-- begin Source document --

Claudia Morris

Claudia Morris

Claudia Morris is back with her new single Light Of My Life and she is currently working on a new album.

I caught up with her to discuss the new single, which is being released in support of Allergy UK, and what we can expect from a new album.

- You are about to release your new track Light Of My Life so what can we expect from the new record?

It is a very uplifting and slightly moving song. The top of the songs opens with violins it’s a little bit unexpected and it’s a little bit sad and then it goes right into a pop track - so there is an element of surprise in it.

- You have touched on my next question really this is a pop track but there is a real laid back and quite emotional feel to the record so how would  you describe the sound of the track for anyone who hasn’t heard it yet?

It’s a warm, gentle, easy track I am an emotive singer so when I am singing I believe what I am singing at that point in time. It’s a gentle pop track it’s not a Madonna single (laughs).

- The track is being released in conjunction with Allergy UK so how did you get involved with them?

Twelve years ago I developed the first allergy free cake because I have a daughter who has multiple food allergies and asthma, my son doesn’t have multiple food allergies but he also has asthma and eczema, but she has always been the focus as she has it quite severely and it has affected her life.

In 2000 I developed the first allergy free cake because I was so angry that everything has got warnings on, people don’t really understand allergies and they will say things like ’give her a nut’ but it is actually a life threatening condition.

I made a promise to her then that I would do something about the fact that everything in the supermarket has got warnings on such as ’contains nuts’ all the supermarkets do it because they want to safe guard themselves but nobody actually does anything for the person who has the allergies. 

I made a promise to her when I was really little that I was going to do something about it and then tah da there was may cake. That went really well but then there was a problem with the shelf life and it got axed, at the time I was going through a divorce and I just thought ‘oh god I don’t think I can start all over again with this’ so it was put on hold.

Since returning to my singing career, I have had a massive gap of eighteen years, I was showing little boy Milo the cake thing that I did because there were a lot of press cuttings and I got a lot of letters from mums and he said ’mummy why don’t you do that again?’

And suddenly the penny dropped and I just thought ’of course’ it is a natural link to do something through my music and raise awareness again and try and raise some money for Allergy UK. I was quite well connected with them all those years ago and so I phoned them up and asked if they would like me to do a single for them, and they were absolutely delighted. So that is how we got going really.

-- end Source document --

• [Problems]:
**1)** According to the Claudia Morris interview, which charity is the new single Light Of My Life being released in support of?
**2)** Quote the Claudia Morris interview word for word, from "And suddenly the" to "got going really.".

-- begin Given entries --

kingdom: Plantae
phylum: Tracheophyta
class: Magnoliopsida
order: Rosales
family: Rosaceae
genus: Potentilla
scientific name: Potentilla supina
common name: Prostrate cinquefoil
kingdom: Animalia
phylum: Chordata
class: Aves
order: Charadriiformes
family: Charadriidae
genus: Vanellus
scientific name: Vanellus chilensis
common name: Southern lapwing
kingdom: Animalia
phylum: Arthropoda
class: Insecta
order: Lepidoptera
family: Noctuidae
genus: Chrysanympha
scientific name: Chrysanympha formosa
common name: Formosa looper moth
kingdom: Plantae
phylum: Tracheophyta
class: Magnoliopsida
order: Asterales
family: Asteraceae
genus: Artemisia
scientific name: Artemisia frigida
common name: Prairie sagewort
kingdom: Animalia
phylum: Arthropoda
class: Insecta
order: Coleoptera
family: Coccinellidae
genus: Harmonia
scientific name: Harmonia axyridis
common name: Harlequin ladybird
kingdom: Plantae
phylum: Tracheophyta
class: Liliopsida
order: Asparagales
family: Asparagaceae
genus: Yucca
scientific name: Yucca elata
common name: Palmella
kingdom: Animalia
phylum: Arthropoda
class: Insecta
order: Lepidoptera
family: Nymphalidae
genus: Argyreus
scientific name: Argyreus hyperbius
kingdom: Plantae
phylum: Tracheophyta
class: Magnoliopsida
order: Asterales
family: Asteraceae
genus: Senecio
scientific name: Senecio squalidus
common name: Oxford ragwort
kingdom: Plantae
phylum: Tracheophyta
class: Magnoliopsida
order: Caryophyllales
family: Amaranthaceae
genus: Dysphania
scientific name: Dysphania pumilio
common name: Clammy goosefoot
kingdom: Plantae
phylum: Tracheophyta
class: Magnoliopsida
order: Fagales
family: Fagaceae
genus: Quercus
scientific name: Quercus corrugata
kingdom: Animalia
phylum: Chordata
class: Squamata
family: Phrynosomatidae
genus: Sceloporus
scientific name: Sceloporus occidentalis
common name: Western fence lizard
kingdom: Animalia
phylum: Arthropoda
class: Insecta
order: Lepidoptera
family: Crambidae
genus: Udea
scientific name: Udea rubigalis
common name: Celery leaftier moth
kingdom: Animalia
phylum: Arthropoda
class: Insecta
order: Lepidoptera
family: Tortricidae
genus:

-- end Given entries --

• [Outputs for the tasks]:
**1)** Allergy UK.

**2)**
And suddenly the penny dropped and I just thought ’of course’ it is a natural link to do something through my music and raise awareness again and try and raise some money for Allergy UK. I was quite well connected with them all those years ago and so I phoned them up and asked if they would like me to do a single for them, and they were absolutely delighted. So that is how we got going really.